Document text Block Start
Period Poverty and Humiliation

Women in every corner of the globe experience period poverty and psychological trauma. In India, 88% of women still rely on cloths, rags, hay, ash, and even leaves to manage their periods. When their menstruation begins for the first time, over 23 million girls in India drop out of school each year when they start menstruating. 71% do not know what a period is when they get it. Those who remain miss an average of five days of school per month because of their periods.

Western Nepalese women face one of the greatest struggles when they begin getting their period due to the practice of Chhaupadi which is a custom that requires women to be confined to a menstruation hut during their period, and for up to 2 weeks after giving birth. This custom poses a danger to women’s lives, with women dying from smoke inhalation, attacks from wild animals, and serious illnesses like dehydration. Women who observe this practice often spend their period in a cow shed that doubles as a menstruation hut, which many would consider humiliating among other things.
Document text Block End
To do: Copy out the entire passage on period poverty word for word.
Provided material Block Start
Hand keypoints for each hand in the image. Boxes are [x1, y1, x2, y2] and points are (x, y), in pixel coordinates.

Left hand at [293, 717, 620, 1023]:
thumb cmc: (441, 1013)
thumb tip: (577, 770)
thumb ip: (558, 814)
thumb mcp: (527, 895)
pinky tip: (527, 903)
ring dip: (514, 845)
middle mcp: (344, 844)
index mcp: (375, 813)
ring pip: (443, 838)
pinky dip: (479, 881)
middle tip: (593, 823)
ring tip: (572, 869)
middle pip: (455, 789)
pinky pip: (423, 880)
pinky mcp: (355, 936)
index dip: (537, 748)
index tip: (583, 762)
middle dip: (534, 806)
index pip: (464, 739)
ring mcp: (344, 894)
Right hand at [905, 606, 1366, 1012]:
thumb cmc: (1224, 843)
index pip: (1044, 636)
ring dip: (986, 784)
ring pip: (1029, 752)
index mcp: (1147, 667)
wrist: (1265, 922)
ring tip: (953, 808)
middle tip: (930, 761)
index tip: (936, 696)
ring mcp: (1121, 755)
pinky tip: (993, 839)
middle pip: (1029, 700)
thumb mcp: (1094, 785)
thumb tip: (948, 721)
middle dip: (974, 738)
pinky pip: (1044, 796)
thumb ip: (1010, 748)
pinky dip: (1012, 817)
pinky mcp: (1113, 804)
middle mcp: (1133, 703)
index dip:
Provided material Block End
Reply:
Period Poverty and Humiliation

Women in every corner of the globe experience period poverty and psychological trauma. In India, 88% of women still rely on cloths, rags, hay, ash, and even leaves to manage their periods. When their menstruation begins for the first time, over 23 million girls in India drop out of school each year when they start menstruating. 71% do not know what a period is when they get it. Those who remain miss an average of five days of school per month because of their periods.

Western Nepalese women face one of the greatest struggles when they begin getting their period due to the practice of Chhaupadi which is a custom that requires women to be confined to a menstruation hut during their period, and for up to 2 weeks after giving birth. This custom poses a danger to women’s lives, with women dying from smoke inhalation, attacks from wild animals, and serious illnesses like dehydration. Women who observe this practice often spend their period in a cow shed that doubles as a menstruation hut, which many would consider humiliating among other things.